Conclusions We present the first human testing of a robotic intubation system for oral tracheal intubation. The success rate was high at 91%. Future studies are needed to assess the performance and safety of such a system.
Tracheal intubation is one of the most commonly performed procedures in anaesthesia. Whereas tracheal intubation can be easy in the hands of the skilled operator in the perfect conditions of the operating theatre, it can be more difficult in suboptimal conditions, such as the emergency department, or in the hands of the less skilled, occasional operator. In addition, our patient population has a higher incidence of morbidly obese patients who present specific problems during intubation. Different operator-related factors might also play a role, physical differences, such as arm length or height, and arm strength, might have an influence on the individual skill set. Tracheal intubations, commonly performed with high success rates in anaesthesia departments, can be associated with lower success rates in emergency departments, where intubation success rates can be as low as 70% of the time at the first attempt and 89% at the second attempt.

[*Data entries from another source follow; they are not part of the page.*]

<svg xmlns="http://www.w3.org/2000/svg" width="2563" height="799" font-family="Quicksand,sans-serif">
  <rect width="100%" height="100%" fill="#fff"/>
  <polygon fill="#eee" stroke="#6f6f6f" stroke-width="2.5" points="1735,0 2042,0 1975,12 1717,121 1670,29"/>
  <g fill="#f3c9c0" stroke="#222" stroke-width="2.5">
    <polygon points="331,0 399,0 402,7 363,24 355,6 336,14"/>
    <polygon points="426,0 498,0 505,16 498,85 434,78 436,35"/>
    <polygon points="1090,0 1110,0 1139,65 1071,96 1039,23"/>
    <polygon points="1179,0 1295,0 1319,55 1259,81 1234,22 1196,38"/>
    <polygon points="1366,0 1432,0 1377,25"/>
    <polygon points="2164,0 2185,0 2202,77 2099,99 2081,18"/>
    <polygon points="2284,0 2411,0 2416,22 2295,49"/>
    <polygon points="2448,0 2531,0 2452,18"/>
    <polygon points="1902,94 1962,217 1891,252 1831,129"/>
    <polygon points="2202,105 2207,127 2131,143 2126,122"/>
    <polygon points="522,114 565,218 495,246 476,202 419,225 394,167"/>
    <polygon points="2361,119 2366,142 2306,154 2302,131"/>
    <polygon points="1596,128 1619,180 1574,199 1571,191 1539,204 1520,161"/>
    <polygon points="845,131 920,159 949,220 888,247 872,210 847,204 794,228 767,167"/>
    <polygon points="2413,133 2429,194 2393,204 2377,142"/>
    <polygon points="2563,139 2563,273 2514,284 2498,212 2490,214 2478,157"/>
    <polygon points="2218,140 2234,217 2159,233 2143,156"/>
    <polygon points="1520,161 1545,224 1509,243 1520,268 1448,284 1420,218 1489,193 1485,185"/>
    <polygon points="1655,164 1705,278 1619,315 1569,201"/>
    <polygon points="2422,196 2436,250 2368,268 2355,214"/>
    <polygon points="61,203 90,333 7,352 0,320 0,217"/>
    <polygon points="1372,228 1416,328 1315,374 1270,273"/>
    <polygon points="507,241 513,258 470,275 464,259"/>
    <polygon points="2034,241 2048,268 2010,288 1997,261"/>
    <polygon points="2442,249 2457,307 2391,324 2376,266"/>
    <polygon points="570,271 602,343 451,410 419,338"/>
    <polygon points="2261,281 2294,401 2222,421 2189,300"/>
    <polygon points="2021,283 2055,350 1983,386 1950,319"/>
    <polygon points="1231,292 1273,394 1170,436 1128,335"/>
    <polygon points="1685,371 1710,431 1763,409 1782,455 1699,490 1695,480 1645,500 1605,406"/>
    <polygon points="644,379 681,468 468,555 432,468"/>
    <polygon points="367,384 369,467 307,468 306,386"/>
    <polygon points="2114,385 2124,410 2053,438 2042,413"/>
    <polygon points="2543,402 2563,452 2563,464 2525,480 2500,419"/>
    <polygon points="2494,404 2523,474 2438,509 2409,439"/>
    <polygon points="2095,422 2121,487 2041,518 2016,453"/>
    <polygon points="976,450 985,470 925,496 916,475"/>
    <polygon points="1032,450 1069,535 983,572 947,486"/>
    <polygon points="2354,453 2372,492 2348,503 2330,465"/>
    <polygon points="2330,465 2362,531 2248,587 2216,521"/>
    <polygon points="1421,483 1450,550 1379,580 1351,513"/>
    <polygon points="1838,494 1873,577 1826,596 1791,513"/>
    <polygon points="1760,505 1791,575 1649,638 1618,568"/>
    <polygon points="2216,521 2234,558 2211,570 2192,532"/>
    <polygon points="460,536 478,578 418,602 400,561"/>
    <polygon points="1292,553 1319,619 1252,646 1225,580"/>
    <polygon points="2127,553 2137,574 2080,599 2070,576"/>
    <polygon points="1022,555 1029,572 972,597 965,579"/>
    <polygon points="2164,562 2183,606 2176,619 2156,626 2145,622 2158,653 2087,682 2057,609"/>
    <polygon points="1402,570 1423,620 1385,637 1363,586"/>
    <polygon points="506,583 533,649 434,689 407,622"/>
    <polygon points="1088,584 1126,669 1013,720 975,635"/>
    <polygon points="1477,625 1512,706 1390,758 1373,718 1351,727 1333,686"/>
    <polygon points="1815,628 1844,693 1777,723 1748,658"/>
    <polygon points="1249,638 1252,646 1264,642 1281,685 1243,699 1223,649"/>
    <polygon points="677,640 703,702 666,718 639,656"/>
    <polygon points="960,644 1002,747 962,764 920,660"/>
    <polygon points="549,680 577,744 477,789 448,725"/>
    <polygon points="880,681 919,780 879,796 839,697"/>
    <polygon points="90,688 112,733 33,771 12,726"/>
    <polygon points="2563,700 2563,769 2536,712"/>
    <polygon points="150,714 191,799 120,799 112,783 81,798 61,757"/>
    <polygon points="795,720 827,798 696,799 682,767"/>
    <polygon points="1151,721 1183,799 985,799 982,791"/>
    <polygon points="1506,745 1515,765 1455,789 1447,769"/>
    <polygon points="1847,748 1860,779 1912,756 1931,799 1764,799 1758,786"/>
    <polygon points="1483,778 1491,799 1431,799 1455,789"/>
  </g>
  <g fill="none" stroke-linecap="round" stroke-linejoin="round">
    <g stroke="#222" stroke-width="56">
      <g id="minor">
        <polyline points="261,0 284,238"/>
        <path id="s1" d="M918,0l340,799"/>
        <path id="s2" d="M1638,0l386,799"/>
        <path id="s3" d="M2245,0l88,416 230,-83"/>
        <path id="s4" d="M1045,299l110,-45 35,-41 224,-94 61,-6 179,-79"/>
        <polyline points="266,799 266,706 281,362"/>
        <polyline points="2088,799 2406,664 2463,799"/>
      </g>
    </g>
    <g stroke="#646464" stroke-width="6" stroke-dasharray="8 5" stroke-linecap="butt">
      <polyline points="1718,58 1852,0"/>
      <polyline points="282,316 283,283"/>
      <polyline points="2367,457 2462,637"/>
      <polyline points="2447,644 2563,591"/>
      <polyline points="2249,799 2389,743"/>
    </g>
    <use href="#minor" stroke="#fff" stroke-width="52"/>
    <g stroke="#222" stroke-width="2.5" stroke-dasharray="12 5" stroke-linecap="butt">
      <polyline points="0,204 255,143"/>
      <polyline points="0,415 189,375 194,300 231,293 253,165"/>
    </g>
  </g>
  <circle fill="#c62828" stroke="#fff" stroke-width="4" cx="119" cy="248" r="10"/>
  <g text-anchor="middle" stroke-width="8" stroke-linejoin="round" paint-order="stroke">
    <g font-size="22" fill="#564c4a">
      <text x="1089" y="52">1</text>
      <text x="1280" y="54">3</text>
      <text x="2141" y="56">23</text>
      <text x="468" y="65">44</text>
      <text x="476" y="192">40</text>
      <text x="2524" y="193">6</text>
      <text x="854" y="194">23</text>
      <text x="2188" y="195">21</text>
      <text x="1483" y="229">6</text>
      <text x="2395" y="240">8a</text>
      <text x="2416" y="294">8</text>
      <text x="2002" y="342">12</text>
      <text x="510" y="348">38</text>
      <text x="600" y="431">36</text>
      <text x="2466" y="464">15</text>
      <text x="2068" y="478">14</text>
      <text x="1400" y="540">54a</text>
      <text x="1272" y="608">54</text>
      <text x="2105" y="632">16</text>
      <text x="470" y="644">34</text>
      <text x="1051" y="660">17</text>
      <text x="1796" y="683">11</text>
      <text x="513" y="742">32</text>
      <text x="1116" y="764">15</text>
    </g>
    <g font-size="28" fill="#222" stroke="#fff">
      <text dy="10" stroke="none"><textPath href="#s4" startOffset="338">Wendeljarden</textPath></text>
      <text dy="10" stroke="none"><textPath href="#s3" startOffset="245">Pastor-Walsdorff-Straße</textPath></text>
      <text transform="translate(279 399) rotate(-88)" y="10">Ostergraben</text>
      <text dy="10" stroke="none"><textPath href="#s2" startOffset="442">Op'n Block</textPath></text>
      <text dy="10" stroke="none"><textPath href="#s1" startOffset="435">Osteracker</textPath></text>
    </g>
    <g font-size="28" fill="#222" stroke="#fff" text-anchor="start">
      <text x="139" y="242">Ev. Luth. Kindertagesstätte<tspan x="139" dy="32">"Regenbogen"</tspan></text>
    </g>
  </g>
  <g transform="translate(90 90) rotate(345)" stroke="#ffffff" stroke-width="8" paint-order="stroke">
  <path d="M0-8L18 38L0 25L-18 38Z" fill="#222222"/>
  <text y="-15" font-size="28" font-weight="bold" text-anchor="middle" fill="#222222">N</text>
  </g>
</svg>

Robots have long found their way into surgery (e.g. DaVinci robotic system), allowing operating robotic arms with little force and possible higher precision, but less so in anaesthesia. A study conducted by Tighe and colleagues demonstrated the use of a surgical robot to assist in airway management in two cases of mannequin intubation; however, the expense of such a system prohibits its widespread adoption for this application. We have developed a specific robotic intubation system (Kepler intubation system, KIS) and successfully tested it in airway mannequins, including semi-automated operation.
This article presents a pilot study of its evaluation in humans.